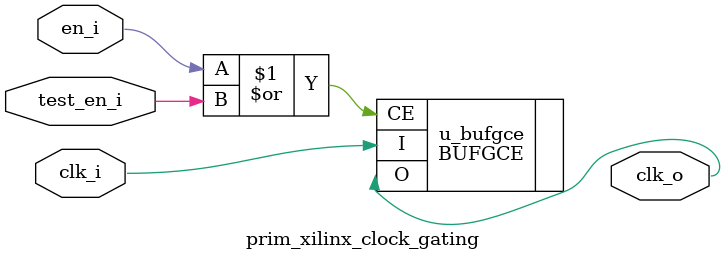
<source format=v>
module prim_xilinx_clock_gating (
	clk_i,
	en_i,
	test_en_i,
	clk_o
);
	input clk_i;
	input en_i;
	input test_en_i;
	output wire clk_o;
	BUFGCE u_bufgce(
		.I(clk_i),
		.CE(en_i | test_en_i),
		.O(clk_o)
	);
endmodule

</source>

◆ WHAT YOU NEED TO DO ◆
Repeat the preceding records exactly but drop the images.

◆ TASK OUTPUT ◆
<source format=v>
module prim_xilinx_clock_gating (
	clk_i,
	en_i,
	test_en_i,
	clk_o
);
	input clk_i;
	input en_i;
	input test_en_i;
	output wire clk_o;
	BUFGCE u_bufgce(
		.I(clk_i),
		.CE(en_i | test_en_i),
		.O(clk_o)
	);
endmodule

</source>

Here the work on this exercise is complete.